With this in mind, we wanted to understand what kind of data the game sends, where to, how, and how accessible this information is. We decided to run the game’s traffic through a proxy, just to see if we’d get anything, and maybe poke around the application files to see if there was anything interesting.
Using an iPad and a Nexus 9 that has its traffic filtered through a proxy to compare any differences between iOS and Android, we got started. First making accounts was fairly easy, being allowed to sign in through your Google account, although you’re also able to create a Pokémon GO account. From there on it was avatar creation, and then finally you set out into the world to find some Pokémon to catch. We tested all the functions of the game for an afternoon, wandering around catching Pokémon, finding landmarks, trying out all the menus and dialogs and purchase options. Although we didn’t travel far, we still caught some Pokémon and got a few Pokéballs from a Pokéstop nearby.
Once the fun was over, we started looking at what the game actually sent, to whom, and how. The game obviously tracks your location data and uses your camera, but it also has access to your files and contacts. All transactions were handled by the Google Play Store or the Apple App Store and thus really outside the scope of our search.
The bulk of communications occurs between you and Niantic Lab’s servers. It’s all encrypted information posted fairly often but its contents remain a mystery. More minor transmissions are simply what amounts to telemetry data for marketing or improving the game such as OS versions, locale, connection type as well as information about your avatar like player level, item amounts and XP accumulated.
Unable to find any sensitive data, we looked into the application files of the game on our Nexus, but once again turned up short, finding the more mundane items such as assets and attributes. An SQLite database turned up, but it was simply just for holding the telemetry data. Lastly found was just images downloaded from the Pokéstops nearby.
It was hard to find anything suspicious or vulnerable in how Pokémon GO handled data, at least client-side. Any sensitive information transmitted appears to be only sent to Niantic labs and is always encrypted. However, what happens to that data after Niantic receives it is at their discretion.
One thing that we did note, however, was that when using google login on iOS, the application requested more access than necessary. Specifically, the iOS app requested full access to your google account. This means that the application could read all of your emails and even send emails that would appear to come from you. The application could also access any documents or other data that might be stored in your google drive – basically anything you can do through google, the application had the ability to do.

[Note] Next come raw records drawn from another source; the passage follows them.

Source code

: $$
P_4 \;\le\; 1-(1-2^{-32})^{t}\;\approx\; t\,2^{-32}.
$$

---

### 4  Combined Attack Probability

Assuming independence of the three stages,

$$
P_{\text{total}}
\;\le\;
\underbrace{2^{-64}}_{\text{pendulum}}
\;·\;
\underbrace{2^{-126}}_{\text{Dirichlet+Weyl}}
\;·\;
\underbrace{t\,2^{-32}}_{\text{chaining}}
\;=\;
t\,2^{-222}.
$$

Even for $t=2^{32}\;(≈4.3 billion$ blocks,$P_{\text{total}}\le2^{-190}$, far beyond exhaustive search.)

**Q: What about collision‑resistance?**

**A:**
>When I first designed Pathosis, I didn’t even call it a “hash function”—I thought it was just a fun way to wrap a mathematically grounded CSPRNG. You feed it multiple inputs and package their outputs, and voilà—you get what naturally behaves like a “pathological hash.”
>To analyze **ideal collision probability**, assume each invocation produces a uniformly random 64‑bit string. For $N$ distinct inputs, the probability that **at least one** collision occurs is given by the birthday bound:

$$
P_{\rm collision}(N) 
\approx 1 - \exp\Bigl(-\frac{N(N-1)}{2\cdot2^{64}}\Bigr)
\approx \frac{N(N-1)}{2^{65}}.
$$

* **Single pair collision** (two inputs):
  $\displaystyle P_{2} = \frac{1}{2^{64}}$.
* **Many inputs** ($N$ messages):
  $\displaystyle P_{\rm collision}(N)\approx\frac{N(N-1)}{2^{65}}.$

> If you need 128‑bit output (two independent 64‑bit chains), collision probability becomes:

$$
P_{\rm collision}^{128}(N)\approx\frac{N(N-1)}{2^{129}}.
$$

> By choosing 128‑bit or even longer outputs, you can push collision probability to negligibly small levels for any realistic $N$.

Niantic Lab’s has since issued an update to resolve the access issue. To take advantage of this and keep yourself safe, 1) you need to log out of the application and 2) then log into your google account from your phone or desktop. 3) Once logged in, click on your name and choose “my account.” 4) Under “sign-in & security,” choose “connected apps & sites.” 5) Choose “manage apps” and click on Pokémon GO. 6) Click on “Remove Access”.
Once complete you can log back into the application and it will request access to basic profile information, as it should have in the first place. We noted that this behavior only exists in the iOS app not the android app. Also, based on our testing, it did not see that the app was doing anything nefarious with google data but we appreciate that they have updated their application to better meet security best practices.
Relax your data is safe, now go find some Pokémon.
P.S. Sadly, we have no advice for what to do about server crashes, but we feel your pain.